About this exercise
Scan the records for the string "Adhesive", then copy each line that has it.

Records from a collection
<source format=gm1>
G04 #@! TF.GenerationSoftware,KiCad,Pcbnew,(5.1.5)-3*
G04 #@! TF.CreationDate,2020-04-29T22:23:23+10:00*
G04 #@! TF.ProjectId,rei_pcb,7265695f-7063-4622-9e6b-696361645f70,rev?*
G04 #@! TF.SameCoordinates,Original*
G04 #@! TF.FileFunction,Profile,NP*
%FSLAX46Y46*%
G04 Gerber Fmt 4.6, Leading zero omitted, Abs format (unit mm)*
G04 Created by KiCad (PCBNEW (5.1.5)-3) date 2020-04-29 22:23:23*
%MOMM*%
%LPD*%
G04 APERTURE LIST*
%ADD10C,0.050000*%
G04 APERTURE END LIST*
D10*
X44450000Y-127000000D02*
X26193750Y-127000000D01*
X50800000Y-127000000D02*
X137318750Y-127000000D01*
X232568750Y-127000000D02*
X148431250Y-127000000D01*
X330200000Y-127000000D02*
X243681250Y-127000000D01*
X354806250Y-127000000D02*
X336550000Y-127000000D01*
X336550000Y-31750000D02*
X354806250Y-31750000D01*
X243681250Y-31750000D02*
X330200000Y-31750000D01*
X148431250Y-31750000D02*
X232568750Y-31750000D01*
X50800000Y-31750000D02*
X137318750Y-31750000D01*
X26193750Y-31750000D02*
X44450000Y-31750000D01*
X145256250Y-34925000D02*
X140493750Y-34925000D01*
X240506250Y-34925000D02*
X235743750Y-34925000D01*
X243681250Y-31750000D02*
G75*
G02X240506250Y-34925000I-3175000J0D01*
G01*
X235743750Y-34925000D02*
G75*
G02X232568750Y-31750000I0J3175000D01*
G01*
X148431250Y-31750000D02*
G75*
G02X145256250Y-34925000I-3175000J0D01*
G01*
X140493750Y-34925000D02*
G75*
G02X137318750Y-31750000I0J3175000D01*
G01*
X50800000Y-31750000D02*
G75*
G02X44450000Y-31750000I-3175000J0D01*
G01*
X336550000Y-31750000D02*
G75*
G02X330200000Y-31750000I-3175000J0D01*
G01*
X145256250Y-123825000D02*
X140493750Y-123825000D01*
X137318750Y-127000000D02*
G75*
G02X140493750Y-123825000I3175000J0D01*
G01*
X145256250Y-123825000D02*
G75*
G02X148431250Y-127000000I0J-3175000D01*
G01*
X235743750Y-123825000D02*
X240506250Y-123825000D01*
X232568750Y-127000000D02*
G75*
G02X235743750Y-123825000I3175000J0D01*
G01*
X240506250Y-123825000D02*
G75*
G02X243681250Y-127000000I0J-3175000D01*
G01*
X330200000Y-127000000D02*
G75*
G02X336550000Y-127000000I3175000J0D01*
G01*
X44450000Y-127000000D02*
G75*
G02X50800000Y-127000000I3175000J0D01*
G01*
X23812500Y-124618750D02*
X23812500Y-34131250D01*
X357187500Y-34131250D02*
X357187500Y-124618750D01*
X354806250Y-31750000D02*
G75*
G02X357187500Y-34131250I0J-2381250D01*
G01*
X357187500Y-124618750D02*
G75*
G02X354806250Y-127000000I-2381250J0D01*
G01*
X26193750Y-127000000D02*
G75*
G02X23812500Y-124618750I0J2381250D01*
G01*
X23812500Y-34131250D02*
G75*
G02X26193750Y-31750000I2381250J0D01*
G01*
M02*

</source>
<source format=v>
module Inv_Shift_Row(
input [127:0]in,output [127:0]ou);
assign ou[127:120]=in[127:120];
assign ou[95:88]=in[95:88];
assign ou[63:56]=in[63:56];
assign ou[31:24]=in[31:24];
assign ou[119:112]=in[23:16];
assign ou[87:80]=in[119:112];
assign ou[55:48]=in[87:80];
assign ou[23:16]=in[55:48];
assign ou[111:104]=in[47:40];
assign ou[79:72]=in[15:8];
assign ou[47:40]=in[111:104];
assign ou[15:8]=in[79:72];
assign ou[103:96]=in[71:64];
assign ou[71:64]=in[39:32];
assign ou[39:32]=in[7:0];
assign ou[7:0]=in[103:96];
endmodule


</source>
...
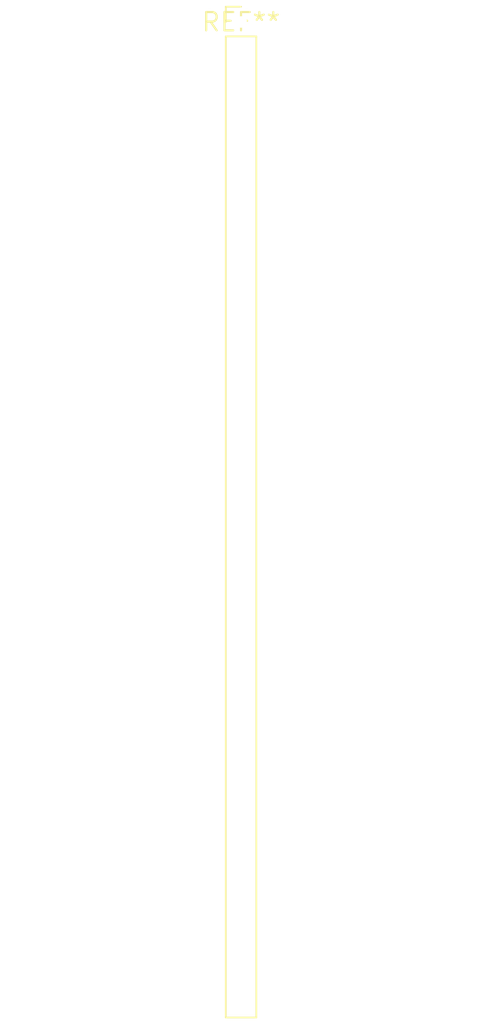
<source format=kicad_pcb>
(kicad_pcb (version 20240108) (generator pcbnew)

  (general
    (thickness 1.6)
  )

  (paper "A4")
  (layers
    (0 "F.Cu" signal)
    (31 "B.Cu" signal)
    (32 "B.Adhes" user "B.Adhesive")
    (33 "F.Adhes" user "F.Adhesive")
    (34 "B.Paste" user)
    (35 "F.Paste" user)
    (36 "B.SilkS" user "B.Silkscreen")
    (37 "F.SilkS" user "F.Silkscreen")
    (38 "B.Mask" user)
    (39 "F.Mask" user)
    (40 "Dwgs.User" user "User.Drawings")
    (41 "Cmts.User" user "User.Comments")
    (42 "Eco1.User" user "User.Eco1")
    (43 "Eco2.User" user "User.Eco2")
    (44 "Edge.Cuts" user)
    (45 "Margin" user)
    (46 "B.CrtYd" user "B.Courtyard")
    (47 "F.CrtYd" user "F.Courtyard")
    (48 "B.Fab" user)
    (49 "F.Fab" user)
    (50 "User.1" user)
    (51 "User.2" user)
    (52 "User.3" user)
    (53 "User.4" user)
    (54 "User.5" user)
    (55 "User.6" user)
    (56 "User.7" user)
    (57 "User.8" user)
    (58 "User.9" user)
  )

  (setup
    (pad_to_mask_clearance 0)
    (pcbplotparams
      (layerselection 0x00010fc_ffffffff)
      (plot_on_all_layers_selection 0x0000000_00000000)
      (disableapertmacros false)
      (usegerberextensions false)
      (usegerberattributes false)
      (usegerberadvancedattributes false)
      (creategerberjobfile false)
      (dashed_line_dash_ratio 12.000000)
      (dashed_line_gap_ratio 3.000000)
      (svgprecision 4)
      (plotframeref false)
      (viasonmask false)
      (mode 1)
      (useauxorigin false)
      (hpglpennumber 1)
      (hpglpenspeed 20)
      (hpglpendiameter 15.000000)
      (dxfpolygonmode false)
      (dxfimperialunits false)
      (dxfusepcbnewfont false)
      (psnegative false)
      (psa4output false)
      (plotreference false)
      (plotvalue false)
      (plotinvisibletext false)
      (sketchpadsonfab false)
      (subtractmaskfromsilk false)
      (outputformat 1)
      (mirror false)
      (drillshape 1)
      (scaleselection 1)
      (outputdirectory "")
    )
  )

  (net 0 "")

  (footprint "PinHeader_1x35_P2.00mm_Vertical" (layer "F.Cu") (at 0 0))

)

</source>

Reply to the task
    (32 "B.Adhes" user "B.Adhesive")
    (33 "F.Adhes" user "F.Adhesive")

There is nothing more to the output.